Treasurer Josh Frydenberg and Prime Minister Scott Morrison (Image: AAP/Lukas Coch)

Australia has a business investment problem.

The government’s most recent forecast — in MYEFO — has business investment falling 8.5% this financial year and rising 5% — a lower forecast than in last year’s budget — for 2021-22. The Reserve Bank, with more updated forecasts, sees investment falling only 2.5% this year and growing 6% next year.

In the first quarter of 2020-21, the Australian Bureau of Statistics says investment fell 3%; we’ll find out next Thursday what happened in the December quarter when the next capital expenditure data — for the first time including non-government sectors like health — are released.

And what is the government — made up of the notionally pro-business Liberal Party as well as bush socialists — doing to encourage more investment?

This week Treasurer Josh Frydenberg announced the government would permanently reduce the accountability of company directors by removing obligations around continuous disclosure laws in relation to failures that don’t involve “knowledge, recklessness or negligence”.

That is, directors can fail to disclose information they should be telling investors and get away with it if they can argue they were simply incompetent or useless, rather than reckless or negligent.

Frydenberg says aims to stop “opportunistic class actions” (of which there is no evidence, the corporate regulator ASIC says) but is more likely to particularly harm small and non-institutional investors — the legendary “mum and dad investors”, those stout standard-bearers of John Howard’s vision of a shareholder democracy, these days beleaguered self-funded retirees with nowt but a thin sheet of franking credits between themselves and penury.

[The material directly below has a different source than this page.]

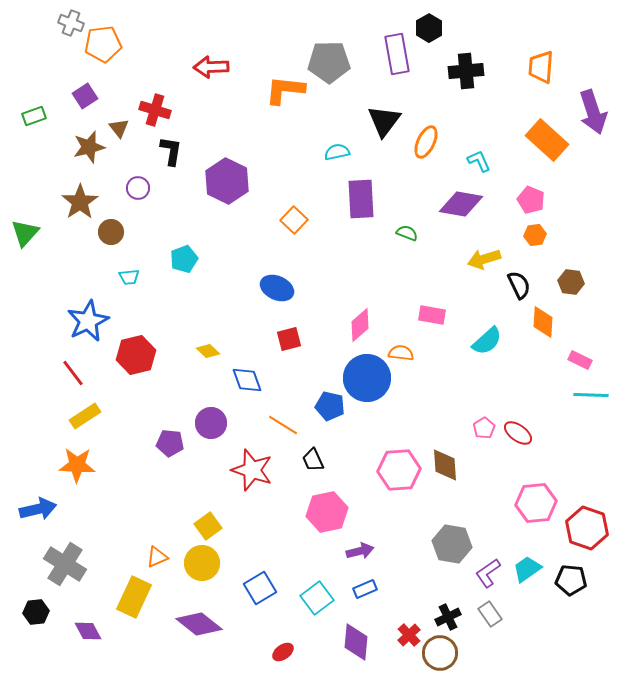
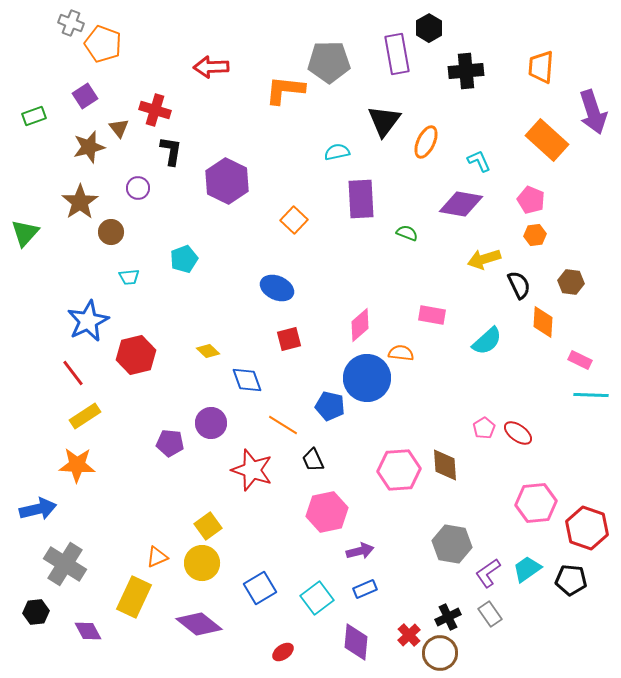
orange pentagon at (103, 44): rotated 27 degrees clockwise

Still, not a reform to encourage prospective local or international investors to have full confidence in Australian business management and boards. Weak disclosure has always been a problem in Australia — both historically (HIH, Bond Corp, Bell Resources) and more recently with the big banks hiding money-laundering allegations levied by key regulators.

Nor, for that matter, are a number of other policies and signals from the government particularly encouraging.

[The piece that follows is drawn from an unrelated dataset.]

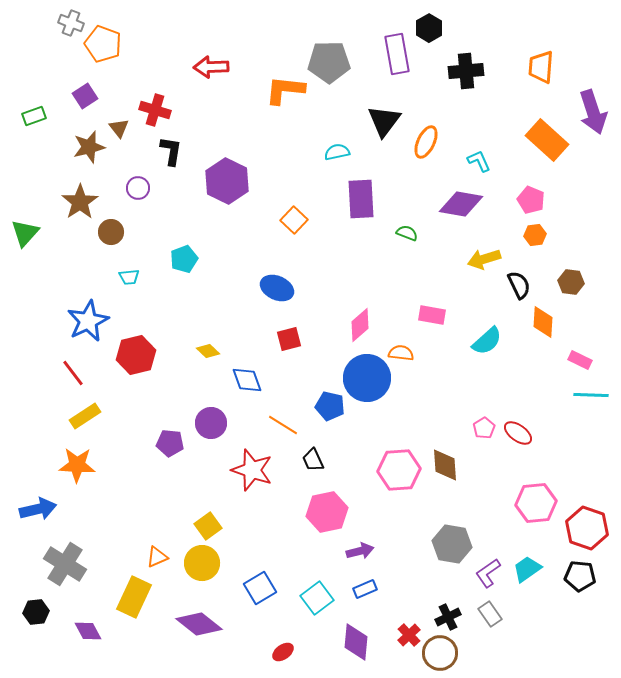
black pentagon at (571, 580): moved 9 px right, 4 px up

The government’s climate denialism continues to damage confidence in renewable energy investment — already declining in 2019 from Turnbull-era highs, it fell dramatically in 2020. Its threats to build a gas-fired power station in the Hunter Valley actively deterred private energy investment.

Now it is so divided that one of its major energy reforms has had to be withdrawn from parliament because the Coalition backbench might vote it down.

How about technology investment? Well there’s the small matter of the sovereign risk posed to foreign companies like Google and Facebook at the behest of the Murdoch family in the form of the media bargaining code scam. That confirmed the “global village idiot” tag Australia strove for when we imposed laws to establish government-mandated back doors in encrypted online products. The result of that particularly asinine legislation was to ensure any tech product or service bearing the words “Made in Australia” must be assumed to have a government-controlled access point.

What about Australia’s financial system? Unquestionably strong after coming through the pandemic with flying colours amid a buoyant housing market and resilient profits — along with their strong political protection from the Liberal Party — the big banks should make for a good investment. That’s until you listen to cabinet minister David Littleproud who proposed to remove deposit guarantees from banks to punish them for not investing in coalmining.

But as a safe, developed country with the rule of law, surely Australia remains attractive for foreign investment regardless of a few dodgy decisions here and there? Well, perhaps, except that Australia, once firmly in the top tier of countries for perceptions of public sector corruption, slipped out of the top 10 in 2014 and now sits behind investment destinations like Germany, Canada and the UK.

Fortunately even if Australia struggles to attract foreign investment it has a huge national savings pool to draw on courtesy of its superannuation system. Too bad much of the Liberal Party is committed to destroying the super system by ending compulsory super altogether or pumping much of it into inflating property prices for asset owners as part of its scorched earth campaign against industry super.

The government’s current proposal to benchmark superannuation performance was criticised even by the anti-superannuation AFR for threatening to curb investment by funds in innovative assets and ventures.

Potential investors would be entitled to think they should sit this one out until a more reliable and stable government emerges in Australia that is prepared to create a pro-investment climate.